No detection of varicella-zoster virus in temporal arteries of patients with giant cell arteritis

• Published in: Seminars in arthritis and rheumatism Vol. 47; no. 2; pp. 235 - 240
• Main Authors: Muratore, Francesco, MD, Croci, Stefania, BS, PhD, Tamagnini, Ione, BS, Zerbini, Alessandro, BS, PhD, Bellafiore, Salvatore, MD, Belloni, Lucia, BS, Boiardi, Luigi, MD, PhD, Bisagni, Alessandra, BS, Pipitone, Nicolò, MD, PhD, Parmeggiani, Maria, BS, Cavazza, Alberto, MD, Salvarani, Carlo, MD
• Format: Journal Article
• Language: English
• Published: United States Elsevier Inc 01.10.2017
• Subjects: Aged; Aged, 80 and over; Female; Giant cell arteritis; Giant Cell Arteritis - virology; Herpesvirus 3, Human - isolation & purification; Humans; Infection; Male; Middle Aged; Rheumatology; Temporal Arteries - virology; Temporal arteritis; Temporal artery biopsy; Varicella-zoster virus; Varicella zoster virus; Infection; Giant cell arteritis; Temporal artery biopsy; Temporal arteritis; Varicella-zoster virus
• ISSN: 0049-0172; 1532-866X
• DOI: 10.1016/j.semarthrit.2017.02.005

Abstract Objective Data on the presence of Varicella-zoster virus (VZV) in temporal arteries of patients with giant cell arteritis (GCA) are controversial.

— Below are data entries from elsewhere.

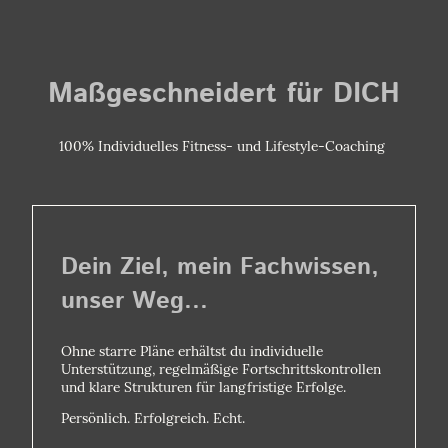
Maßgeschneidert für DICH
100% Individuelles Fitness- und Lifestyle-Coaching
Dein Ziel, mein Fachwissen,
unser Weg...
Ohne starre Pläne erhältst du individuelle
Unterstützung, regelmäßige Fortschrittskontrollen
und klare Strukturen für langfristige Erfolge.
Persönlich. Erfolgreich. Echt.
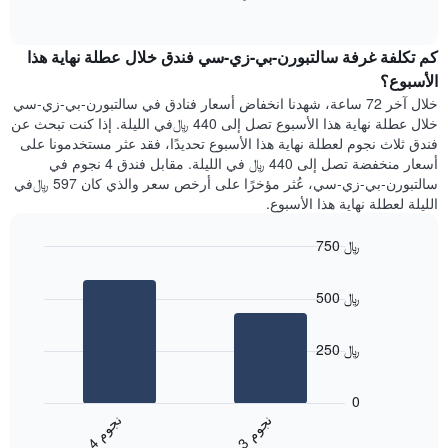
1
of
الغرفة
interactive
محور
هذه
chart
Y
كم تكلفة غرفة سالتبورن-بي-زي-سي فندق خلال عطلة نهاية هذا
الليلة
الذي
الذي
الأسبوع؟
يعرض
عُثر
خلال آخر 72 ساعة، شهدنا انخفاض أسعار فنادق في سالتبورن-بي-زي-سي
متوسط
عليه
خلال عطلة نهاية هذا الأسبوع تصل إلى 440 ﷼في الليلة. إذا كنت تبحث عن
سعر
خلال
فندق ثلاث نجوم لعطلة نهاية هذا الأسبوع تحديدًا، فقد عثر مستخدمونا على
غرفة
آخر
أسعار منخفضة تصل إلى 440 ﷼ في الليلة. مقابل فندق 4 نجوم في
3
سالتبورن-بي-زي-سي، عُثر مؤخرًا على أرخص سعر والذي كان 597 ﷼في
أيام
الليلة لعطلة نهاية هذا الأسبوع.
مع
التصنيف
750 ﷼
حسب
النجوم
Bar
Chart
graphic.
يتضمن
chart
500 ﷼
with
المخطط
2
1
bars.
محور
250 ﷼
X
يعرض
التي
المخطط
تعرض
0
التالي
فئات
ن
م
ن
م
متوسط
الفنادق
3
ج
و
4
ج
و
End
سعر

We analyzed VZV infection in temporal arteries from Italian patients with temporal artery biopsy (TAB) positive GCA, TAB-negative GCA and controls. Methods A total of 79 formalin-fixed, paraffin-embedded (FFPE) TABs performed between 2009 and 2012 at a single institution from 34 TAB-positive GCA patients, 15 TAB-negative GCA patients and 30 controls were retrieved. Six 5-μm sections of all FFPE TABs were cut. The first section was analyzed by immunohistochemistry using mouse monoclonal anti-VZVgE IgG1 antibody. DNA was extracted from the remaining 5 sections and analyzed by real-time polymerase chain reaction (PCR) for the presence of VZV DNA. For 10 of the 34 TAB-positive GCA patients an additional 2 mm piece of frozen TAB was available. DNA was extracted from the entire 2 mm length frozen specimen and analyzed by PCR for the presence of VZV DNA. 30 additional 5-μm sections were cut from the FFPE TABs of these 10 patients and analyzed by immunohistochemistry for the presence of VZV antigen. Results Immunohistochemical analysis detected VZV antigen in 1/34 (3%) TAB-positive GCA, 0/15 TAB-negative GCA and 0/30 controls, and in none of the 300 sections cut from the 10 FFPE TABs positive for GCA for which the frozen specimens were available. DNA obtained from all TABs was amplifiable. VZV DNA was not found in any of the FFPE TABs, nor in frozen TABs. Conclusion Our data do not support in Italian patients a possible role for VZV infection in the etiopathogenesis of GCA.